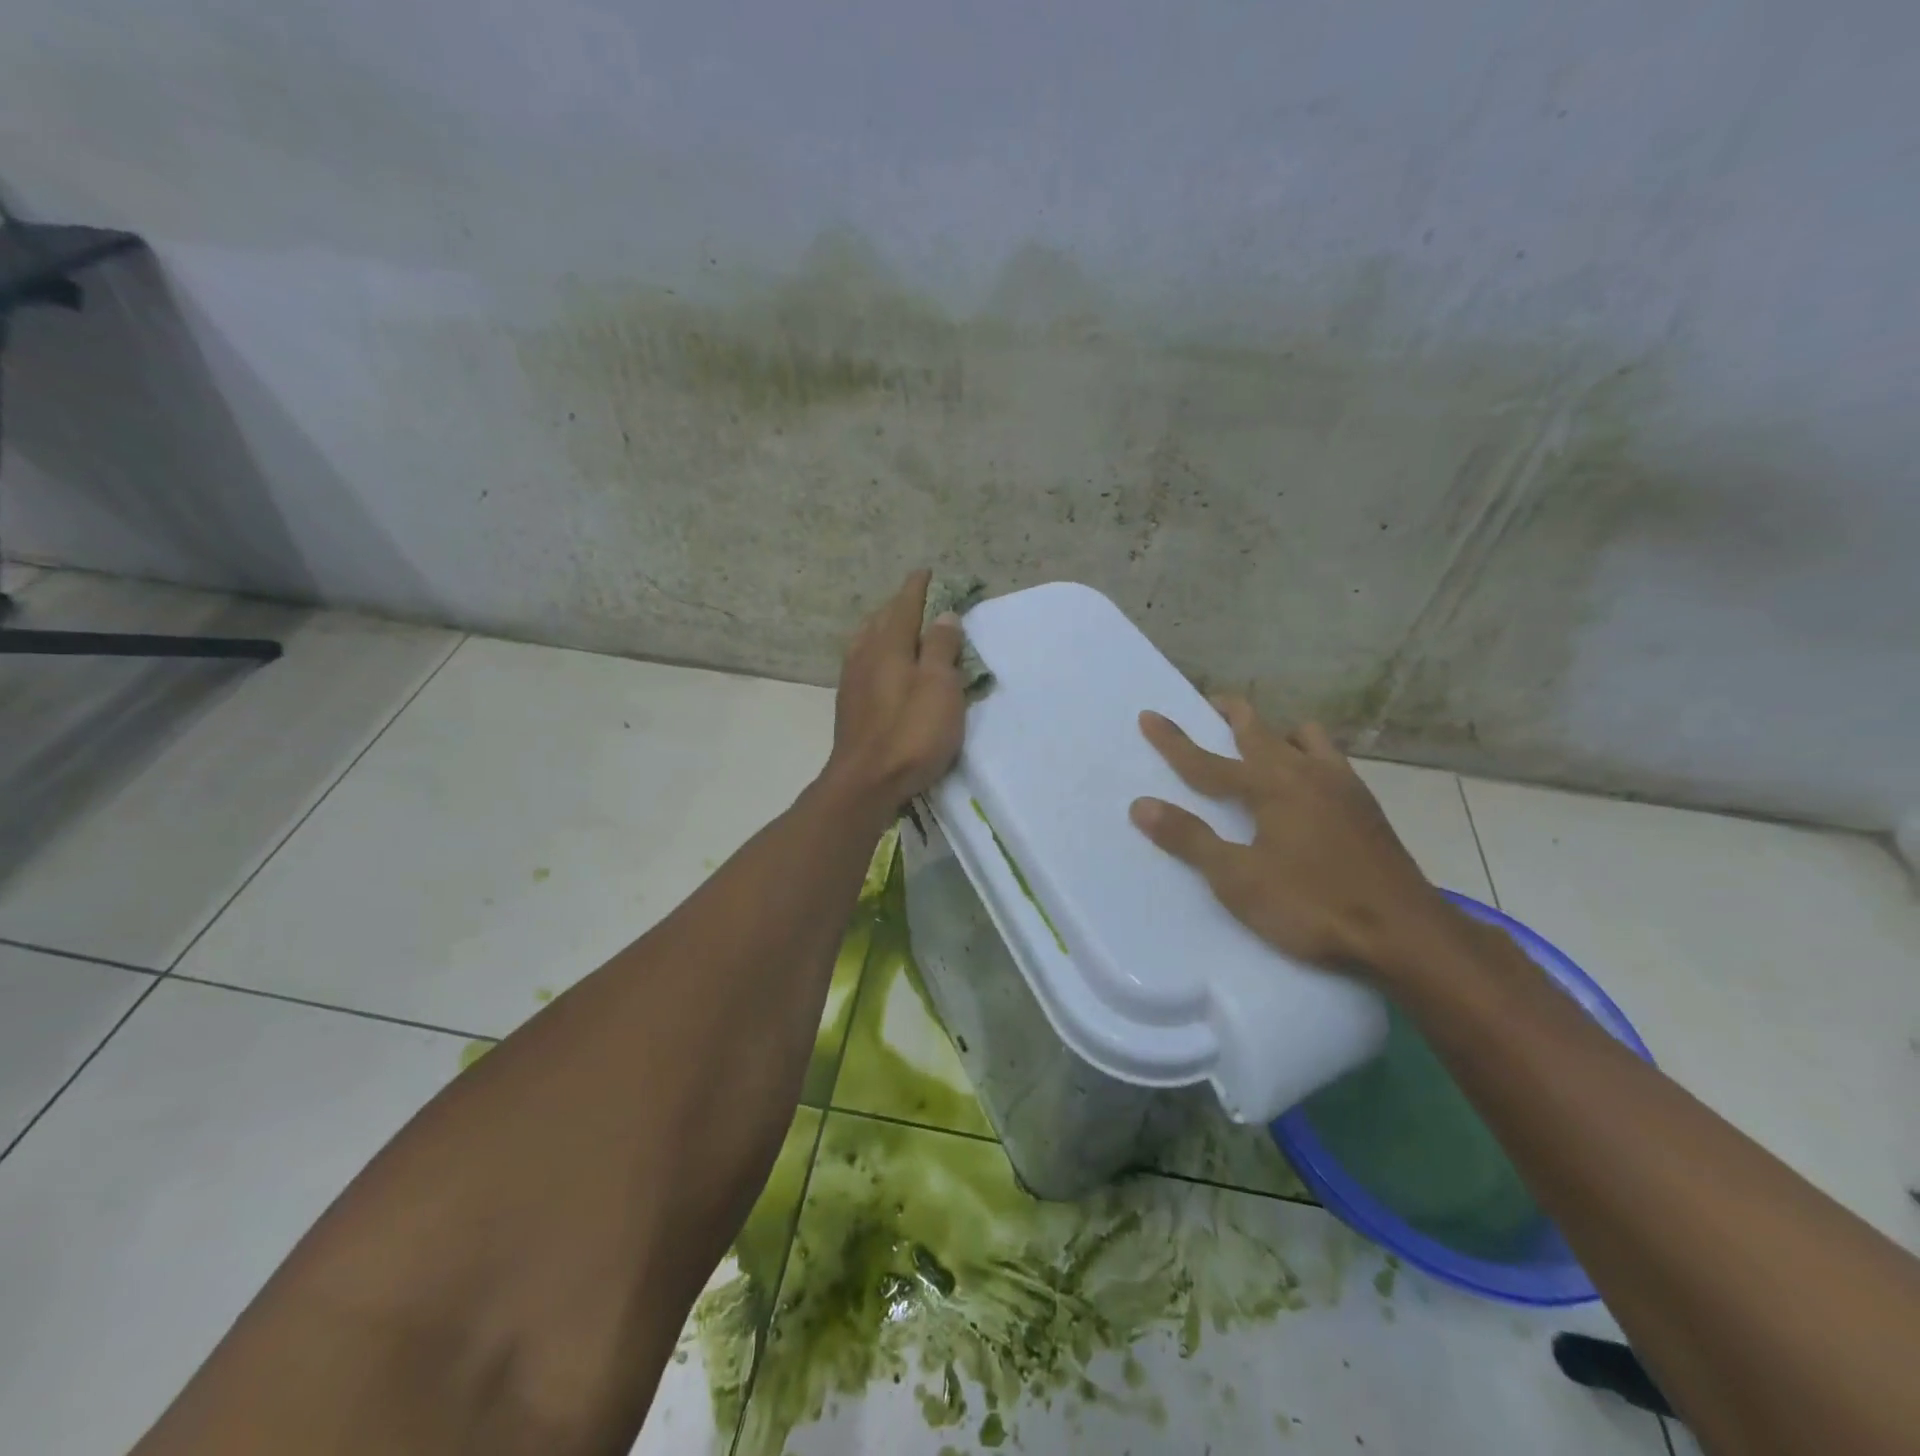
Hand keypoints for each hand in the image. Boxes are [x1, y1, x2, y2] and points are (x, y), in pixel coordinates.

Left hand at [823, 569, 965, 813]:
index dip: (918, 587)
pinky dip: (877, 651)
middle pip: (882, 619)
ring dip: (885, 627)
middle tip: (919, 600)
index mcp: (888, 645)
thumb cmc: (911, 732)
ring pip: (868, 640)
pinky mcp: (849, 704)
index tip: (927, 572)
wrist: (866, 782)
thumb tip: (944, 616)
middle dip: (900, 605)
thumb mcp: (939, 687)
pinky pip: (863, 661)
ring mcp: (852, 680)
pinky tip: (881, 664)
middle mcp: (865, 655)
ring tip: (901, 628)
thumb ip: (940, 648)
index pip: (905, 605)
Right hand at [1129, 698, 1457, 985]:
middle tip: (1211, 705)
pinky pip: (1332, 762)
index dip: (1174, 740)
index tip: (1149, 715)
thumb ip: (1190, 839)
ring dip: (1279, 733)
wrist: (1406, 935)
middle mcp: (1307, 773)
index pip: (1207, 760)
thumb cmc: (1312, 906)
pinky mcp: (1367, 808)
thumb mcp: (1238, 879)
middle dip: (1231, 714)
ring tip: (1265, 746)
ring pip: (1306, 738)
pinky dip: (1310, 757)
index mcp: (1271, 786)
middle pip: (1261, 731)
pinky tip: (1309, 787)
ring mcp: (1344, 787)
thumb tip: (1141, 805)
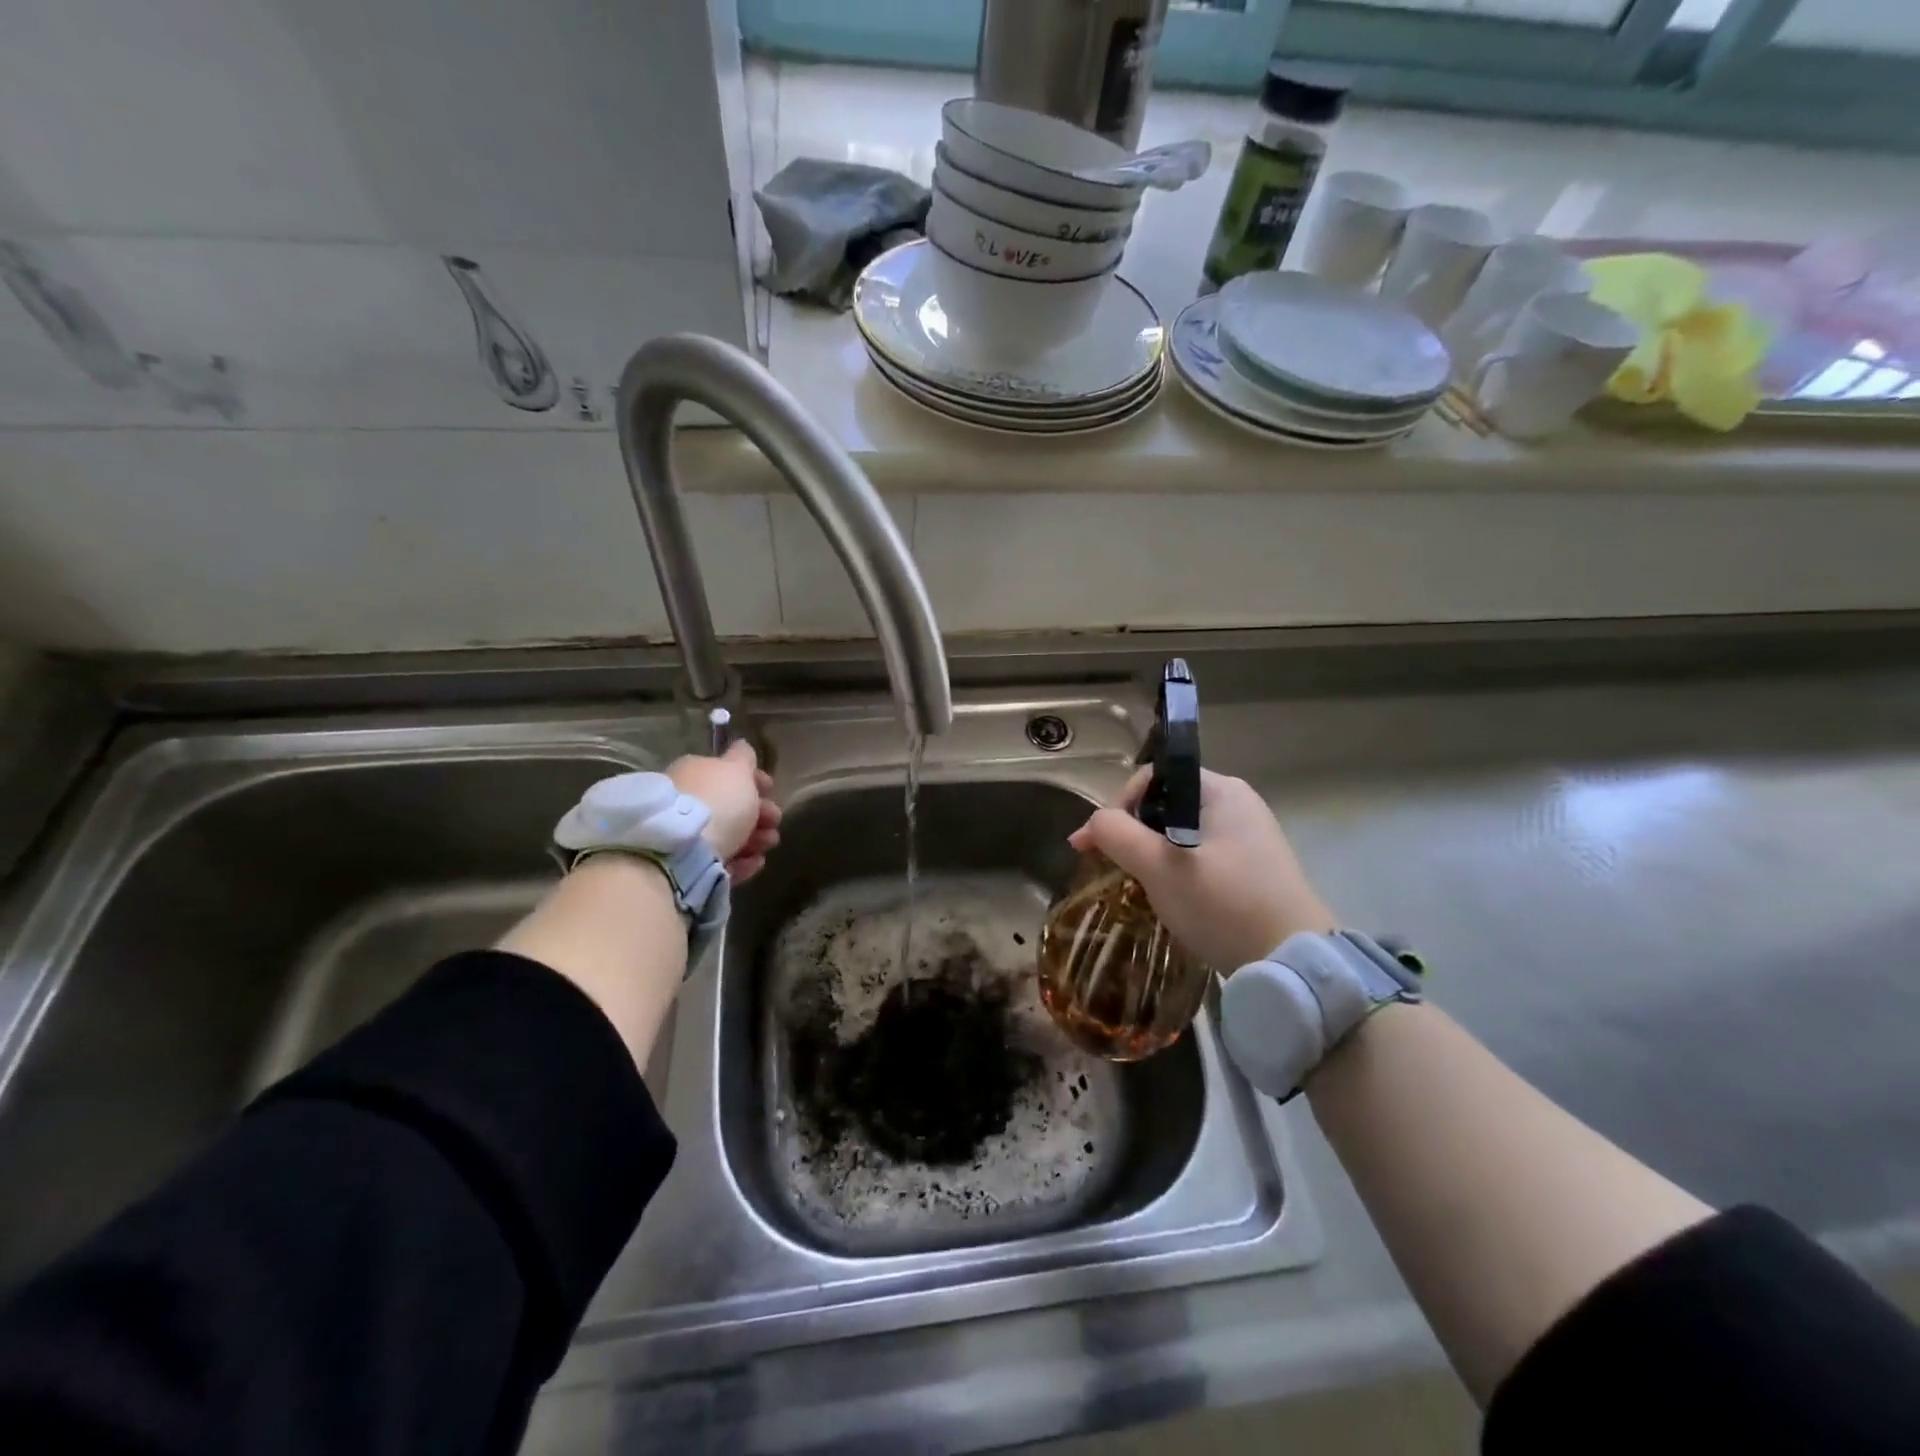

• • •

## Work request:
Please print all the data above word for word. Pictures should not appear in the copy.

## Exercise response:
Hand keypoints for each hand in the image. Boxes are [x1, y1, x2, y2] and points are (x, y), in pixel coordinates.

Left hand at [823, 569, 965, 813]:
index dip: (918, 587)
pinky dip: (877, 651)
middle pip: (882, 619)
ring dip: (885, 627)
middle tip: (919, 600)
index mcp: (888, 645)
thumb cmc: (911, 732)
ring pip: (868, 640)
pinky mcp: (849, 704)
index tip: (927, 572)
wrist: (866, 782)
thumb tip: (944, 616)
middle dip: (900, 605)
thumb mcp: (939, 687)
pinky pip: (863, 661)
ring mcp: (852, 680)
pinky tip: (881, 664)
middle mcp: (865, 655)
ring tip: (901, 628)
thumb ip: (940, 648)
index pip: (905, 605)
Right hand at [1129, 698, 1457, 985]:
middle tip: (1211, 705)
pinky pip: (1332, 762)
index dip: (1174, 740)
index tip: (1149, 715)
thumb ip: (1190, 839)
ring dip: (1279, 733)
wrist: (1406, 935)
middle mcp: (1307, 773)
index pip: (1207, 760)
thumb cmc: (1312, 906)
pinky mcp: (1367, 808)
thumb mcp: (1238, 879)
middle dip: (1231, 714)
ring tip: (1265, 746)
ring pip: (1306, 738)
pinky dip: (1310, 757)
index mcp: (1271, 786)
middle pip: (1261, 731)
pinky tip: (1309, 787)
ring mcp: (1344, 787)
thumb tip: (1141, 805)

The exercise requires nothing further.